Meanwhile, polymorphism of loci can be considered high, medium, or low with GDI > 0.5, GDI < 0.5 and > 0.25, or GDI < 0.25, respectively, according to a report by Vaiman et al. (1994). The population in the current study consisting of the 400 accessions of cultivated P. frutescens var. frutescens has average GD and PIC values of over 0.5 in the 22 SSR markers, indicating that this population has a relatively high genetic diversity (Table 1). Moreover, the 14 (based on GD) and 12 (based on PIC) SSR markers among the entire SSR markers showed a high level of polymorphism based on GDI (each > 0.5) (Table 1). The SSR markers named KNUPF used in this study were recently developed by our previous studies for Perilla crop43,44,46. Although only cultivated P. frutescens var. frutescens of Perilla crop, which has relatively lower diversity, was used as material in this study, many SSR markers showed relatively high GDI29,38,39,40,49. Therefore, these SSR markers were considered useful for identifying genetic diversity and population structure and for selecting a core collection for accessions of Perilla crop. Furthermore, these SSR markers will be very useful for genome-wide association study (GWAS) or quantitative traits loci (QTL) analysis, because these markers were developed by using the results of transcriptome analysis for Perilla crop43,44,45,52.
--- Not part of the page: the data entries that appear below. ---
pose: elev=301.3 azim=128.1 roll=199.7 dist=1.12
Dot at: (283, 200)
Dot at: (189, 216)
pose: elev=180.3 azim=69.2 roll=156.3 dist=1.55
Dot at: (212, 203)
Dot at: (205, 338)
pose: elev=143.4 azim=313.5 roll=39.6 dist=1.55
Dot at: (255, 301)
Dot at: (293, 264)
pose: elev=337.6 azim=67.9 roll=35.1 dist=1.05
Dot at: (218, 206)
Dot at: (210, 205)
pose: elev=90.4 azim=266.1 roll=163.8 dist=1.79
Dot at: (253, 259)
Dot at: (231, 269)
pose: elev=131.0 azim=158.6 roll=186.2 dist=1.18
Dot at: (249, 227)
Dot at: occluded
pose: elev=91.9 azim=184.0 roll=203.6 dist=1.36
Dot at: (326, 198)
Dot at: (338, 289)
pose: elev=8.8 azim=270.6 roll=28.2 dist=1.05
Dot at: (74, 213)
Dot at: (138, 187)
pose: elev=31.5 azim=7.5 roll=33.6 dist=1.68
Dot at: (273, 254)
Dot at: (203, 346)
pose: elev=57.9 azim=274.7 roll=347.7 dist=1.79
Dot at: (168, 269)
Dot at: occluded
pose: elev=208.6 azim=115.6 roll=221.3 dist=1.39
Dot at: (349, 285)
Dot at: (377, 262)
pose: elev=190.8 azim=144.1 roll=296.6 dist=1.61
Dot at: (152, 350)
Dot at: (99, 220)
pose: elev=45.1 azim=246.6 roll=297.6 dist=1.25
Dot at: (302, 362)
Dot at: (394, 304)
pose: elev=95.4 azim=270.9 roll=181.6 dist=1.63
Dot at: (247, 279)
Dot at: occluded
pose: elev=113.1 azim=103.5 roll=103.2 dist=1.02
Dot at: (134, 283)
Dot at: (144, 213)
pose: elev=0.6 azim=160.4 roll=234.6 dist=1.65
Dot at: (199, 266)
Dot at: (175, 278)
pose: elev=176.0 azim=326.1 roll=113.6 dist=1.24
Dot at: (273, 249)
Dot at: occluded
In East Asia, although China is considered the origin of Perilla crop, South Korea is assumed to be the secondary center of biodiversity of Perilla crop because of extensive cultivation, various uses, and high morphological and genetic diversity as well as the existence of weedy types25,26,49,50. Recently, cultivated P. frutescens var. frutescens of Perilla crop has become a cash crop in South Korea, and the cultivation area has expanded significantly. To maximize the use of genetic resources of cultivated P. frutescens var. frutescens of Perilla crop preserved in the RDA-Genebank, the genetic characteristics of the collected resources should be analyzed for efficient conservation and utilization in South Korea. Therefore, this study compared the average allele numbers and GDI values among the central (Group I, 148 accessions) and southern region (Group II, 211 accessions) accessions of South Korea and foreign or unknown (Group III, 41 accessions) accessions (Table 2). The highest allele number was revealed in Group II, followed by Group I and Group III, while the highest GDI values were confirmed in Group III, followed by Group I and Group II (Table 2). Although Group II had the highest allele number, genetic diversity for Group II was lower than that of Group I and II. This result suggests that Group II has the highest number of accessions with more Group II-specific alleles, while this group consists of more accessions with similar genetic characteristics than the other two groups. Moreover, when comparing the South Korea (Group I and II) and foreign accessions (Group III), the South Korea accessions show lower genetic diversity than the foreign accessions (Table 2). This result indicates that the cultivated type of var. frutescens of South Korea has a narrower genetic diversity than the foreign accessions, even though South Korea is the secondary center of Perilla crop. It may be that the environmental variation in the central and southern regions of South Korea is not severe and that farmers for Perilla crop want uniform properties for cultivated type of var. frutescens, such as green leaves and seeds with higher oil yield. However, in South Korea, many accessions of weedy type of var. frutescens with high genetic and phenotypic diversity were found throughout the region25,29,38,43,49.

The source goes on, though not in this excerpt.